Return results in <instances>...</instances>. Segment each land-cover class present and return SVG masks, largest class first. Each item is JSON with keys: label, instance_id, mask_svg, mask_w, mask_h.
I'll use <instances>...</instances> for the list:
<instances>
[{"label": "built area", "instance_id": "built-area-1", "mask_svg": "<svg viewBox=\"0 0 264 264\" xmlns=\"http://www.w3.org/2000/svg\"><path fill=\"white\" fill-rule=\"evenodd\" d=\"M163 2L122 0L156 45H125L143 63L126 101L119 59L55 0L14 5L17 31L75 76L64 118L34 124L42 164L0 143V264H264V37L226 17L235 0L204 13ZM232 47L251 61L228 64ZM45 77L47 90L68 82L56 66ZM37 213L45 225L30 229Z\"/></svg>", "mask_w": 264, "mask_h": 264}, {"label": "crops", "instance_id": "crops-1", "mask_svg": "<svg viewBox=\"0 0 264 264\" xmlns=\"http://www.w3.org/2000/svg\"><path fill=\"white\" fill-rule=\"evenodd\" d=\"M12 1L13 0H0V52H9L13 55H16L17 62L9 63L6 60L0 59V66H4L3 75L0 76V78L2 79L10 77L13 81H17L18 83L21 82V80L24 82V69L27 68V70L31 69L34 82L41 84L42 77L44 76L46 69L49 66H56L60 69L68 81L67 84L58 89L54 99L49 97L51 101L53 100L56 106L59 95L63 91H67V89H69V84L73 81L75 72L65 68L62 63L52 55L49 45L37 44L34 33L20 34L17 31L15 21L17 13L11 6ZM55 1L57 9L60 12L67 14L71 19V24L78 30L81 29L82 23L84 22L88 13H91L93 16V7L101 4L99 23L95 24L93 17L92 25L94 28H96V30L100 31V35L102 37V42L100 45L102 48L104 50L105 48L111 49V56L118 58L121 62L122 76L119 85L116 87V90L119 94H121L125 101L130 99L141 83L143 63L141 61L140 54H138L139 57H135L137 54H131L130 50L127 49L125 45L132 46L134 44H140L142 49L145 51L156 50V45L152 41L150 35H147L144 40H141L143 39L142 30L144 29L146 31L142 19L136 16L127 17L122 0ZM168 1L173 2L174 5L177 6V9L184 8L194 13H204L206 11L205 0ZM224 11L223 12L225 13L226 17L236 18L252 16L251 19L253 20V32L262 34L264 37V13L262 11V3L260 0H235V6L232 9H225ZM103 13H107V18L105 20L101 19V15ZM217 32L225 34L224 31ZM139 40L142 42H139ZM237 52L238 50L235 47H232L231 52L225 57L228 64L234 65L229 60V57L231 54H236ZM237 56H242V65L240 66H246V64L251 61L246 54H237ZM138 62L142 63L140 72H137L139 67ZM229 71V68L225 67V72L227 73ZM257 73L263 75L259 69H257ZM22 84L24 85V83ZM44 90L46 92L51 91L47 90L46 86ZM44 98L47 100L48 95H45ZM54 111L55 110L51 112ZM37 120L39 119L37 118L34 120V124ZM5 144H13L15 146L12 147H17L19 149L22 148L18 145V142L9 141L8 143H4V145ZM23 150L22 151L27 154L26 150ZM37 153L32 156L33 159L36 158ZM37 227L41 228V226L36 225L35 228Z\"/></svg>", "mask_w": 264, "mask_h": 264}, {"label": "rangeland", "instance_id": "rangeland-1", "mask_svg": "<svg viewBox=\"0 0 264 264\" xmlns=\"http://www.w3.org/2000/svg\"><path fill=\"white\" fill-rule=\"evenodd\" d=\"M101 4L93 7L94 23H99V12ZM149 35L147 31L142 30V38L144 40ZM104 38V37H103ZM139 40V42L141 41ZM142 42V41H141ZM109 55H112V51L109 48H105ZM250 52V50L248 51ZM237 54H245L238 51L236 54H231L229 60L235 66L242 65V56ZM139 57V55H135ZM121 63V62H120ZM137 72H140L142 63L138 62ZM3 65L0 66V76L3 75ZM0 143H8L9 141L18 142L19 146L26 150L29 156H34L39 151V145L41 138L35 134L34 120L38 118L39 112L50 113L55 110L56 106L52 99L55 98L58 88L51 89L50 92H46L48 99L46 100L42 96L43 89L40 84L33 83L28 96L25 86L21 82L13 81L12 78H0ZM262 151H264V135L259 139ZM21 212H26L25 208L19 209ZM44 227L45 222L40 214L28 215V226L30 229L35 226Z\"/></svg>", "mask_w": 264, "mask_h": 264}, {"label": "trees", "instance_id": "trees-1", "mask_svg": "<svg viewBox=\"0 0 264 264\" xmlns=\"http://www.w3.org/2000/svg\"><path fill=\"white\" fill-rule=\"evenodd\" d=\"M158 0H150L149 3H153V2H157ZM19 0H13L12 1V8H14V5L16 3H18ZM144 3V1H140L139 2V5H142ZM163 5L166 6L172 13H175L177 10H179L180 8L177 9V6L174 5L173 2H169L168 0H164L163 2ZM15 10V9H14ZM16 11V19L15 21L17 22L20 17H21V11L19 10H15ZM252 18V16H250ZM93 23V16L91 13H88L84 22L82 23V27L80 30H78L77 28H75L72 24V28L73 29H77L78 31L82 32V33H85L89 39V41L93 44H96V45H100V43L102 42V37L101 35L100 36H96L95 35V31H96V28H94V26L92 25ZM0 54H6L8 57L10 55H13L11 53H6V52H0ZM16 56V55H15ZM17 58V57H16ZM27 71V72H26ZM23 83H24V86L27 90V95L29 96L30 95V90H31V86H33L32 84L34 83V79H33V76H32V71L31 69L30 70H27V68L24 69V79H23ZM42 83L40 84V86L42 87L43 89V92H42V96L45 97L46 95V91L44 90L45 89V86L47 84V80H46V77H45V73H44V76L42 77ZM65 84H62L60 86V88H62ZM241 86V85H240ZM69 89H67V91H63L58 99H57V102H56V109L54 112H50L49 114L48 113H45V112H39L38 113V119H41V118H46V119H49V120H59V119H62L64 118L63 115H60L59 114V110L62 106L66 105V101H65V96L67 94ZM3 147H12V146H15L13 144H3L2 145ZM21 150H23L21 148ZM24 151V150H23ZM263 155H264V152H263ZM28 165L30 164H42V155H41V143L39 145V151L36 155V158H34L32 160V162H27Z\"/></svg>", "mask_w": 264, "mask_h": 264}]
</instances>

########

> **Goal of the exercise**:
Extract every line of the records that contains the string "instances".

> **Response to this task**:
Return results in <instances>...</instances>. Segment each land-cover class present and return SVG masks, largest class first. Each item is JSON with keys: label, instance_id, mask_svg, mask_w, mask_h.
I'll use <instances>...</instances> for the list:
<instances>
</instances>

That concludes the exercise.